> [Passage]:
- Opening Delimiter -
Transgender women have always been at heightened risk of HIV. Some studies have found that more than 1 in 5 transgender women is infected, and today about 340 HIV-positive trans women live in San Francisco.

What makes them more vulnerable is complicated. Trans women often have less access to health care and less stable housing than others, and they face higher rates of drug addiction and sexual violence, all of which are associated with risk of HIV infection.

Cooper was homeless off and on through the 1980s and ’90s, trapped in a world of drugs and sex work that felt glamorous at the time but in hindsight was crippling. “I was doing things out of loneliness,” she said, “and I was doing things to feel love. That’s why I prostituted, why I did drugs.”

She began to clean up around 2000, though it would take five or six years to fully quit using. She found a permanent place to live. She collected Social Security. She started working in support services for other transgender women battling HIV. In 2013, she founded TransLife, a support group at the San Francisco AIDS Foundation.

“I was coming out as the activist, the warrior, the determined woman I was always meant to be,” she said.

Cooper never developed any of the common, often fatal complications of HIV — including opportunistic infections like pneumonia — that killed millions in the 1980s and 1990s. But she does have neuropathy, an HIV-related nerve condition that causes a constant pins-and-needles sensation in her feet and legs and sometimes makes it hard to walk.

Far more traumatic for her was her cancer diagnosis in 2006. The cancer, which may have been related to HIV, was isolated to her left eye, but after traditional therapies failed, the eye was surgically removed on Thanksgiving Day in 2009.
- Closing Delimiter -
> [Assignment 1]:
Render this sentence from the passage in Spanish: "Far more traumatic for her was her cancer diagnosis in 2006."
> [Assignment 2]:
According to the passage, what support group did Cooper found in 2013, and where?
The rows that follow have no connection to the passage.

> [Data supplied]:
- Opening Delimiter -
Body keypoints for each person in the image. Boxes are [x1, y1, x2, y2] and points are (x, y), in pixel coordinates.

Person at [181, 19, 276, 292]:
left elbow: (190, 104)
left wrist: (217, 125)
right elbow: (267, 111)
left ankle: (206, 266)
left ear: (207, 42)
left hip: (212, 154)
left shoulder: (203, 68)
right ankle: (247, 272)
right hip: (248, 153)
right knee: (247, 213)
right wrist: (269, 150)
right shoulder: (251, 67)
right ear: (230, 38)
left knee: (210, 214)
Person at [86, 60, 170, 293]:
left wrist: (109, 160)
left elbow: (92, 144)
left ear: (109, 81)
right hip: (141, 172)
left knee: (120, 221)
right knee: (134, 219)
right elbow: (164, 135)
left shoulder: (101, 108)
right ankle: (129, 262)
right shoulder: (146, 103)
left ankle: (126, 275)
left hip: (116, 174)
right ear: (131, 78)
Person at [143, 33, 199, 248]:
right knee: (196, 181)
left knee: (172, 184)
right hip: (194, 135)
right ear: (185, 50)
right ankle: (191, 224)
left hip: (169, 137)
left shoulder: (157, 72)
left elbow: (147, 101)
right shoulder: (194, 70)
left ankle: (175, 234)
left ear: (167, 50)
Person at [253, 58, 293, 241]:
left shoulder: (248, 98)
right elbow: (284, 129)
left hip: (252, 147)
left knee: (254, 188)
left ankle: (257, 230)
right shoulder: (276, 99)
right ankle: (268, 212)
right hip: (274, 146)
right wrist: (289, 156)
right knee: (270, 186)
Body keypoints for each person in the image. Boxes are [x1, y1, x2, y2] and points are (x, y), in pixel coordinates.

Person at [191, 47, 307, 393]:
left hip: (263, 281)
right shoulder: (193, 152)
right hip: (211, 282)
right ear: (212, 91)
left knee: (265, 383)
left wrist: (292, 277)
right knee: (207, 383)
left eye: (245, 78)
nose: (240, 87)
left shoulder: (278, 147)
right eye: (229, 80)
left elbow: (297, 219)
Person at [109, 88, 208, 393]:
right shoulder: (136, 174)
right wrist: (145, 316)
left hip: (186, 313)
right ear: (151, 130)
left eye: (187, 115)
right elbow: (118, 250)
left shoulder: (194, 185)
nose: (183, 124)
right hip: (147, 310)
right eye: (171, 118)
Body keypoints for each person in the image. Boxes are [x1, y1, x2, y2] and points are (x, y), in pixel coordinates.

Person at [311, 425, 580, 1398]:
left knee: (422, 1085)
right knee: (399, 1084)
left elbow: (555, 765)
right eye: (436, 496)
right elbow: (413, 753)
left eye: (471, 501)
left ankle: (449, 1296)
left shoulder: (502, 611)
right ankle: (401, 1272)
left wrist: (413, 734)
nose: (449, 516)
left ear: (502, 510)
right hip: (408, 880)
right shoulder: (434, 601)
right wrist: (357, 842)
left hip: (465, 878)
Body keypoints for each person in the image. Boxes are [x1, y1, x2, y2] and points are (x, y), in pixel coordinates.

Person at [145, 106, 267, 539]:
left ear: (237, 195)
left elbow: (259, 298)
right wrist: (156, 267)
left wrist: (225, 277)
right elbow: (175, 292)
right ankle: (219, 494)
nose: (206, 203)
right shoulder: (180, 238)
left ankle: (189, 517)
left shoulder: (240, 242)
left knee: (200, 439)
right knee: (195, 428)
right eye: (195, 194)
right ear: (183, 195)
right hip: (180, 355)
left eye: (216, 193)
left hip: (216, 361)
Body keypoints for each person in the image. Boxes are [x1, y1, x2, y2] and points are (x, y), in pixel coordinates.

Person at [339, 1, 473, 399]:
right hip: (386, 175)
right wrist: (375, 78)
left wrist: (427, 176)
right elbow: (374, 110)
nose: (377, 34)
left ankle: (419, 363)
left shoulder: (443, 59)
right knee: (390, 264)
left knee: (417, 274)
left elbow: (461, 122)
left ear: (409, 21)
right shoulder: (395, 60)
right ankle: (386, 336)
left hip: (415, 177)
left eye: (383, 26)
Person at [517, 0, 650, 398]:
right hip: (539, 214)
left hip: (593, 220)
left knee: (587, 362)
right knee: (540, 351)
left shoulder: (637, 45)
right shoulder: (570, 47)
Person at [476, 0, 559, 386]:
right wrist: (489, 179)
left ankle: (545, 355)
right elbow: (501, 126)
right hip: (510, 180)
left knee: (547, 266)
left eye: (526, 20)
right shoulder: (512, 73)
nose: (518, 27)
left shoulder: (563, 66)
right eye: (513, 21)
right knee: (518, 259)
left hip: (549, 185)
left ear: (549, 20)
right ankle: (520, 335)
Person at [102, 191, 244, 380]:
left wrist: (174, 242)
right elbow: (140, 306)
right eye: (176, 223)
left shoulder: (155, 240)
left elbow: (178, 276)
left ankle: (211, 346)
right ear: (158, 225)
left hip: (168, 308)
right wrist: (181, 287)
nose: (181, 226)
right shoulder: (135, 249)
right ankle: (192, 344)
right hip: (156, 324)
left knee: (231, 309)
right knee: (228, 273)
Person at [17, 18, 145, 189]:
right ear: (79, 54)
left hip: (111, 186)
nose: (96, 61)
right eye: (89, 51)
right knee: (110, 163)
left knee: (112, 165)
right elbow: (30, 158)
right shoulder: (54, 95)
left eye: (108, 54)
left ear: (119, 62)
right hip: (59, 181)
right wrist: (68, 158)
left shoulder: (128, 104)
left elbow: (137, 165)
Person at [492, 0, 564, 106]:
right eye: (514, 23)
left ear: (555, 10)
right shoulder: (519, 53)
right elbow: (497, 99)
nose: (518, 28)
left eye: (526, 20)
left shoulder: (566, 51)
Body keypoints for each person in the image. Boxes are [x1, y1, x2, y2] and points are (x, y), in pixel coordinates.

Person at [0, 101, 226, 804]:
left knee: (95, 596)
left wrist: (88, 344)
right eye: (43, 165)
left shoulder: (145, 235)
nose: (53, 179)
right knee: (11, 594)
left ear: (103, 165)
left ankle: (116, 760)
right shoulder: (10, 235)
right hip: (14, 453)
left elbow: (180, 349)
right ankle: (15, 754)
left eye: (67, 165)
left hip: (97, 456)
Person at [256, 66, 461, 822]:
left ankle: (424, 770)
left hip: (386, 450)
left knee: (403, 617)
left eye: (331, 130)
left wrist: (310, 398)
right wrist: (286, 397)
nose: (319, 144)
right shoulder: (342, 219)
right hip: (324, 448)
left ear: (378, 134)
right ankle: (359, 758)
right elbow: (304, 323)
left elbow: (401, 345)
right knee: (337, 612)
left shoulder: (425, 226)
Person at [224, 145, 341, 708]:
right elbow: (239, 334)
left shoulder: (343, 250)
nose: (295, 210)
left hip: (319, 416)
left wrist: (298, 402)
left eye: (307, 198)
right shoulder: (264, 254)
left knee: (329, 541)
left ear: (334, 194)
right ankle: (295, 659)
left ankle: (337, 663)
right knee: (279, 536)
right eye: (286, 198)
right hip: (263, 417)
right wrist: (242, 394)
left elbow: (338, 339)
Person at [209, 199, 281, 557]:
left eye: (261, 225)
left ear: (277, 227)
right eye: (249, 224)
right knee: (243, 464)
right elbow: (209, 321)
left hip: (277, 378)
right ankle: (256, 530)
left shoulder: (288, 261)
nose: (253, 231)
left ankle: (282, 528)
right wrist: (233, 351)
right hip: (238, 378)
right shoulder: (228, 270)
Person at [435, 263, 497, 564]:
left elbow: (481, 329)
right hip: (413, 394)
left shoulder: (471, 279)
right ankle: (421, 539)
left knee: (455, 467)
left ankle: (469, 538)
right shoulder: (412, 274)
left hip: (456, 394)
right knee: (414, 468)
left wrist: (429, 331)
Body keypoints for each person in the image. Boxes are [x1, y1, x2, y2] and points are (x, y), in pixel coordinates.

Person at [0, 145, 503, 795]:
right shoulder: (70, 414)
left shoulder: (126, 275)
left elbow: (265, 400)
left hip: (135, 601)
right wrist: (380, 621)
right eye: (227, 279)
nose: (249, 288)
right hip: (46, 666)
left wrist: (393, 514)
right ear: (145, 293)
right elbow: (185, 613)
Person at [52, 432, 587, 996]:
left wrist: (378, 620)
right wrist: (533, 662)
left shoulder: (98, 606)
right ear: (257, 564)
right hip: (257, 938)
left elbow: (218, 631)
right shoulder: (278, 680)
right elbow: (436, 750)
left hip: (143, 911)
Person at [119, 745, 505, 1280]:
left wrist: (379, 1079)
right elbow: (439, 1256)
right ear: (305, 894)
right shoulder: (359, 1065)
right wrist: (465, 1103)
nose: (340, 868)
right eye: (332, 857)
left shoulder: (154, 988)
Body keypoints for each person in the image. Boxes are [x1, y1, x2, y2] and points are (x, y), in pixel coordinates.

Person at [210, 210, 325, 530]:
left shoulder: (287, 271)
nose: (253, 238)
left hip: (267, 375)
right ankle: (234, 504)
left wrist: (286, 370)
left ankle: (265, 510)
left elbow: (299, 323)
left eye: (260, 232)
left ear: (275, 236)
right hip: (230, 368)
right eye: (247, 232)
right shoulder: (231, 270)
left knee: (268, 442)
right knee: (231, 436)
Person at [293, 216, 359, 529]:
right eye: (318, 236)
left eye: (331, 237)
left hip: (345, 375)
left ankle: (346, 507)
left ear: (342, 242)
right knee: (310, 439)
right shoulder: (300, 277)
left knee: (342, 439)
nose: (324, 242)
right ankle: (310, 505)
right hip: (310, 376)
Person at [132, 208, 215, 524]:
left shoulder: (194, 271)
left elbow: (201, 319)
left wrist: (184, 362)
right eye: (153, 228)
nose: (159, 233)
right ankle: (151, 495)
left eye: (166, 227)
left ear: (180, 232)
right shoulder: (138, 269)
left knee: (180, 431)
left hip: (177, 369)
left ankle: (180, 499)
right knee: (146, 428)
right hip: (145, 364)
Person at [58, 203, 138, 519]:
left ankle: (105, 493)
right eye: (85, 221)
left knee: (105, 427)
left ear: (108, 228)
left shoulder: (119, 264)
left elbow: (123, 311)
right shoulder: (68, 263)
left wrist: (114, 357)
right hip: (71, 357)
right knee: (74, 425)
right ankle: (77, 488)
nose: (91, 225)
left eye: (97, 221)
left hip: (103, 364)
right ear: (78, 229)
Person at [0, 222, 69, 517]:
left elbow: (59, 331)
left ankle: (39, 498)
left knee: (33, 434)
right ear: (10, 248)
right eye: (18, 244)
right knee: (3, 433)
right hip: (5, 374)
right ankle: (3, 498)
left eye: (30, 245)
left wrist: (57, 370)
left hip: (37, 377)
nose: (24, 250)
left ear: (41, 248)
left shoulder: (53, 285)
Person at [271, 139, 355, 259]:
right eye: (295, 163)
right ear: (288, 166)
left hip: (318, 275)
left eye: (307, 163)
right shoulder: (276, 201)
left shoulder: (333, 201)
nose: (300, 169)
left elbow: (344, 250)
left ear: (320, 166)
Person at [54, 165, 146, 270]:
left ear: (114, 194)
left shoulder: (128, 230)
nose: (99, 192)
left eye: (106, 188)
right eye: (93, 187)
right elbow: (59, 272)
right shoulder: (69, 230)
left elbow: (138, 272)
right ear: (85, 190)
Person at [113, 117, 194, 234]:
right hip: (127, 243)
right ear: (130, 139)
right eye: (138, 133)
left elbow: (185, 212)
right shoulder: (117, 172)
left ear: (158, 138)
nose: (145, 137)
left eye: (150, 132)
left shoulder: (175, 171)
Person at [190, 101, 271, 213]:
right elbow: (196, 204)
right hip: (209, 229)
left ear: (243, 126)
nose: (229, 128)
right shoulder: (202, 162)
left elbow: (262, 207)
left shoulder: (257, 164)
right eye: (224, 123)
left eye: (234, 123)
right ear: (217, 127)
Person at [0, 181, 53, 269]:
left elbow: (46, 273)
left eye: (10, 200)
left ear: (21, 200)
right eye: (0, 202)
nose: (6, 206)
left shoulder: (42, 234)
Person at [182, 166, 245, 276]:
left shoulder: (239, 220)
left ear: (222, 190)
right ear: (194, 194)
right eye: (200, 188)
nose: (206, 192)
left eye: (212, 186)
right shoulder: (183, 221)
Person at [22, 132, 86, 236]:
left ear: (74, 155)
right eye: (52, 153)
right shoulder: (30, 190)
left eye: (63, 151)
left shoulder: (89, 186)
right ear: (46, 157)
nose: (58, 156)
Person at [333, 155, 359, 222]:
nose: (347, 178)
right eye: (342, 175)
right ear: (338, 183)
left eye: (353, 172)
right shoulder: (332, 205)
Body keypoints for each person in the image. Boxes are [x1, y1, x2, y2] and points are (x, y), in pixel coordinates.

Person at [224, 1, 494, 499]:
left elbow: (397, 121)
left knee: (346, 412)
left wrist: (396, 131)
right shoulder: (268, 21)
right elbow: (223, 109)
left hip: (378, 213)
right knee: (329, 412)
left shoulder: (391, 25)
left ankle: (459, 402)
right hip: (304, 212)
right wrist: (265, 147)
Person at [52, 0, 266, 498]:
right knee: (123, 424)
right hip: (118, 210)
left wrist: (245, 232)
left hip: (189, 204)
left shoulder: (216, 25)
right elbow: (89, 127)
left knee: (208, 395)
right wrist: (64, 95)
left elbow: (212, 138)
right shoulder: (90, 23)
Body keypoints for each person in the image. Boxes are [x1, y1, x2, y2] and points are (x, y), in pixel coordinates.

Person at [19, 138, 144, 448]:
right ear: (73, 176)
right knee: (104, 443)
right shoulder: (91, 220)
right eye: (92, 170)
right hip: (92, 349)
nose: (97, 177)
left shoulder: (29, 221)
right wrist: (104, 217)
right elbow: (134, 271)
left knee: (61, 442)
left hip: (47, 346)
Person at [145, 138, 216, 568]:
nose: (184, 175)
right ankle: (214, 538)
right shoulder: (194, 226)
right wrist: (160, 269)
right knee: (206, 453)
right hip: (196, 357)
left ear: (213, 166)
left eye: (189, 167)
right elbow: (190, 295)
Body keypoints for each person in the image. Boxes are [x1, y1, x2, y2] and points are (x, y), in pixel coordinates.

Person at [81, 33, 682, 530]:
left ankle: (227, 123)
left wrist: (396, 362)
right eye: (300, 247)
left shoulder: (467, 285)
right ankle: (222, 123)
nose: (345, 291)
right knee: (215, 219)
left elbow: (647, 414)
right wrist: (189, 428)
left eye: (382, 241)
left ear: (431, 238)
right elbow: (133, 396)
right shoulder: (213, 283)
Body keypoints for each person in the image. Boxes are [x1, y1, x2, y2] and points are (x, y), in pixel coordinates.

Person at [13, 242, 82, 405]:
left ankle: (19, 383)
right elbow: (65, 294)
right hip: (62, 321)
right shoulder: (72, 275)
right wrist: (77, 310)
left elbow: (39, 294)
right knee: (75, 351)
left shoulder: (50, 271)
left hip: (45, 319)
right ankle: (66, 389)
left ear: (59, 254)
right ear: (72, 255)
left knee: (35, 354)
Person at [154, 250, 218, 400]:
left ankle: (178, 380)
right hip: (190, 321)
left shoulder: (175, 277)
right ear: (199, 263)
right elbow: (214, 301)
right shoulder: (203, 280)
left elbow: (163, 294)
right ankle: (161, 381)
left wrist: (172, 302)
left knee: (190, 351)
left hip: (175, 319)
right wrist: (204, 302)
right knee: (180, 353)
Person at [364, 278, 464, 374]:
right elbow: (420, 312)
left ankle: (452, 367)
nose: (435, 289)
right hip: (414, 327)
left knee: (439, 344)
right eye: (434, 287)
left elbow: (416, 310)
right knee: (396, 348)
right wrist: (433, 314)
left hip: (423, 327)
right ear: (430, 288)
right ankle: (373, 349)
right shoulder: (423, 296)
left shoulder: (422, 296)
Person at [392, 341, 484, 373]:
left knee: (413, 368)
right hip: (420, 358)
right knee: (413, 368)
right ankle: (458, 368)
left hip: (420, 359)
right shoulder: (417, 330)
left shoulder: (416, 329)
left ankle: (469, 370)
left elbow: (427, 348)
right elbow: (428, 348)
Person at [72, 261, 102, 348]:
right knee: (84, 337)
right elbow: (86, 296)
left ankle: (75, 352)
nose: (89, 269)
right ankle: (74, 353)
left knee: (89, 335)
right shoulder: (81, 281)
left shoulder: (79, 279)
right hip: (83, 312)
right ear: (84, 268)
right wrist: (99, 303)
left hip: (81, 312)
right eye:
- Closing Delimiter -
> [Answer box 1]:
Mucho más traumático para ella fue su diagnóstico de cáncer en 2006.

> [Answer box 2]:
TransLife, at the San Francisco AIDS Foundation.